After incubation, eggs that have undergone 3-5 days of growth and development and have been successfully fertilised are chosen, and one or more are then inserted into the uterus using a thin flexible tube that is inserted through the cervix.

Reasons for resorting to ICSI

The fertilisation process is hampered by a number of factors, including those we have already mentioned in detail and for which ICSI is used, including:

  • Low sperm count, poor sperm motility, poor sperm quality, and the inability of sperm to pierce the outer layer of the egg are all examples of male infertility issues.
  • The egg's outer layer is thick, making it challenging to penetrate.
  • an obstruction in the male genital tract that hinders sperm release.
  • The lack of sperm in the ejaculate fluid is known as azoospermia.

Risks and problems of ICSI

ICSI can successfully fertilise between 50 and 80 percent of eggs, but it can also have some issues. These include:

  • Damage to some eggs.
  • Even after the sperm has been injected into the egg, the egg does not develop and grow into an embryo.
  • The fetus has stopped growing. 
  • Ovarian stimulating hormone use causes the syndrome of ovarian hyperstimulation.
  • risks associated with multiple pregnancies, which vary depending on how many embryos are implanted in the uterus.
  • high probability of birth defects in kids.

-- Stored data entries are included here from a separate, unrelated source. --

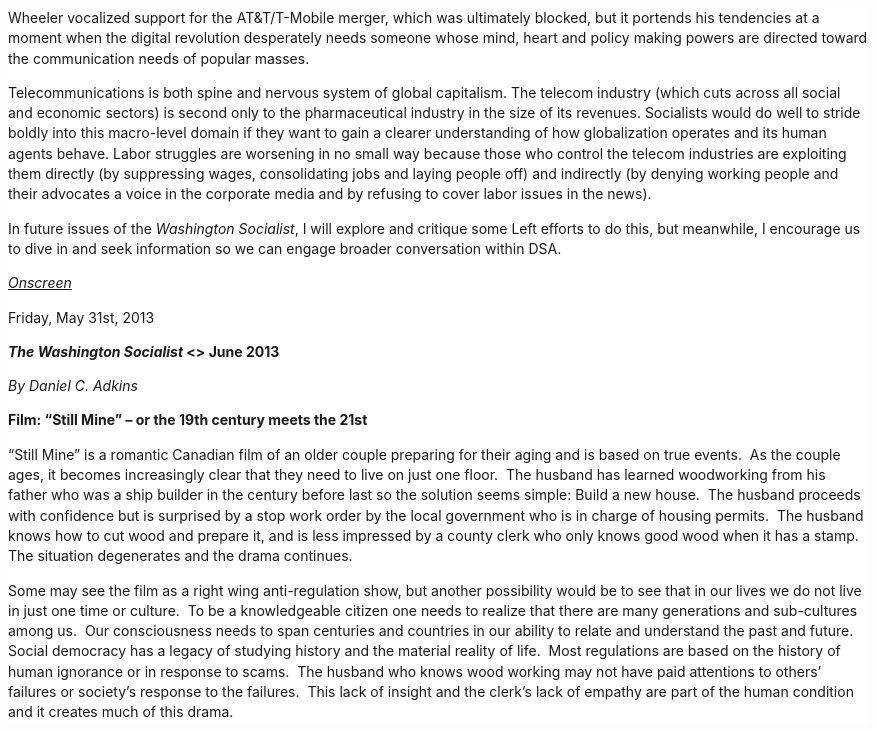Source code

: Wheeler vocalized support for the AT&T/T-Mobile merger, which was
ultimately blocked, but it portends his tendencies at a moment when the
digital revolution desperately needs someone whose mind, heart and
policy making powers are directed toward the communication needs of
popular masses.

Telecommunications is both spine and nervous system of global
capitalism. The telecom industry (which cuts across all social and
economic sectors) is second only to the pharmaceutical industry in the
size of its revenues. Socialists would do well to stride boldly into
this macro-level domain if they want to gain a clearer understanding of
how globalization operates and its human agents behave. Labor struggles
are worsening in no small way because those who control the telecom
industries are exploiting them directly (by suppressing wages,
consolidating jobs and laying people off) and indirectly (by denying
working people and their advocates a voice in the corporate media and by
refusing to cover labor issues in the news).

In future issues of the *Washington Socialist*, I will explore and
critique some Left efforts to do this, but meanwhile, I encourage us to
dive in and seek information so we can engage broader conversation
within DSA.

[*Onscreen*](http://dsadc.org/onscreen/)

Friday, May 31st, 2013

***The Washington Socialist* &lt;&gt; June 2013**

*By Daniel C. Adkins*

**Film: “Still Mine” – or the 19th century meets the 21st**

“Still Mine” is a romantic Canadian film of an older couple preparing
for their aging and is based on true events.  As the couple ages, it
becomes increasingly clear that they need to live on just one floor. 
The husband has learned woodworking from his father who was a ship
builder in the century before last so the solution seems simple: Build a
new house.  The husband proceeds with confidence but is surprised by a
stop work order by the local government who is in charge of housing
permits.  The husband knows how to cut wood and prepare it, and is less
impressed by a county clerk who only knows good wood when it has a
stamp.  The situation degenerates and the drama continues.

Some may see the film as a right wing anti-regulation show, but another
possibility would be to see that in our lives we do not live in just one
time or culture.  To be a knowledgeable citizen one needs to realize
that there are many generations and sub-cultures among us.  Our
consciousness needs to span centuries and countries in our ability to
relate and understand the past and future.  Social democracy has a
legacy of studying history and the material reality of life.  Most
regulations are based on the history of human ignorance or in response
to scams.  The husband who knows wood working may not have paid
attentions to others’ failures or society’s response to the failures. 
This lack of insight and the clerk’s lack of empathy are part of the
human condition and it creates much of this drama.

Effect of ICSI on child development

After we mentioned information about the ICSI process in detail, we must mention its effect on the health of the child. A higher risk of some birth defects was discovered when compared to a typical pregnancy, including:

  • Beckwith-Wiedemann syndrome.
  • Angelman syndrome.
  • Hypospadias.
  • Abnormalities of the sex chromosomes.

When it affects fewer than 1% of children and some of the issues that lead to infertility may run in families, for instance, male children born via ICSI may experience the same issues with infertility as their fathers.